Sorma imkânım olmadı ama ona görev değişikliği bilgisi verilirken söylenenden efkarlanıp ilham alıp söylediği bir şey miydi yoksa kendince içkinin de etkisi ile felsefe mi yapıyordu emin olamadım. Ama sanırım yaptığı enteresan benzetme ile kastettiği neredeyse ekonomik varlığını tehdit eden problemlerden kurtulmak için verilen mücadeleyi yönetenler ile başarı elde edildikten sonraki dönemi yönetmek durumunda olanların farklı yetkinlik ve kişiliğe sahip olmalarının normal olduğuydu. Her iki süreci başarı ile yönetenler de zaten tarihte ayrı bir yerde yer alır,
istisnadır; demeye çalıştı.
Size belki abartılı gelecek ama şimdi geriye dönüp baktığımda anlıyorum ki bilinç altında kendi adıma bu yaşadıklarımın da etkisinde Ersin Tatar’ın UBP genel başkanı ve sonra da Başbakan olmasını destekledim.
Ama o Başbakan olarak üstüne düşeni yapmadı. Yarım bıraktı. Hatta denemedi bile.
Arkasında yarım kalmış ve bilgisi tecrübesi ile kendini verse toplum için fark yaratacağı bir görevi bırakıp başka bir göreve yürüdü ya da yürütüldü.
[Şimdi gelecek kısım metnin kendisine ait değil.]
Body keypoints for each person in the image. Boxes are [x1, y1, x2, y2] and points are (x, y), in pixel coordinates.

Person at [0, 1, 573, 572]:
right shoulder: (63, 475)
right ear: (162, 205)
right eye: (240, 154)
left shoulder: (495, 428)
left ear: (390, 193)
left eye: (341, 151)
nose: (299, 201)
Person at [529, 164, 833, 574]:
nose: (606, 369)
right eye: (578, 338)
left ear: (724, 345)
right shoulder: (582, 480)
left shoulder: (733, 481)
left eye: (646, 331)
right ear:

Tatar hizmet anlamında partiler üstü kabul görecek, ileride de anılacak bir başarıyı, bir problemi çözmüş olmayı hanesine yazmadan bambaşka sebeplere dayanarak aldığı destek ile Cumhurbaşkanı seçildi. Ersin Tatar’ın bir siyasi başarısı varsa bu hizmete ya da problem çözmeye dayalı olmadı. Kısa da olsa doğru zamanda UBP Genel Başkanı olduğu için konjonktür ona denk geldi. O da o konjonktürün gereklerini yerine getiren söylemlerle gittiği yere kadar gidecek.
Bizim Amerikalı Genel Müdürün tabiriyle ne çok iyi boksör olduğunu görebildik ne de iyi güreşçi olduğundan eminiz.
Diyeceğim o ki, ‘ana merkez’ ve adada ana merkezin giderek artan kraldan kralcılara ayak uyduranlar elimizdeki sınırlı sayıdaki yetkin siyasilerin hangisini nerede görevlendireceği ile ilgili hata üstüne hata yapıyor.
Kişi bazında yaptığımız siyasi tercihlerimizin olası bedelini bir süreliğine ertelemek mümkündür ama kaçmak mümkün değildir. Ben söylemiyorum; bu, doğanın kanunudur. O bedel, aramana gerek olmadan gelir seni bulur.
Bakınız, kapıyı çalmaya başladı bile. Neredeyse iki ay oldu ortada ne hükümet ne de Başbakan var. Bu satırlar yazılırken uzatmalar oynanıyordu.
Durun bakalım, daha neler göreceğiz!
Kontrol edemediklerimizi bir kenara koyun.
Sen kendi kontrol edebileceklerini ekonomik kullanmasını bilmezsen varlığın olsa da ağırlığın havadaki tüy misali gibi en ufak esintide oradan oraya savrulur durur. Ekonomik dedim diye para puldan bahsettiğimi sanmayın. Onun kadar hatta içinden geçtiğimiz, sınandığımız süreçte ondan daha değerli olan siyasetteki beşerî sermayemizi kastettim.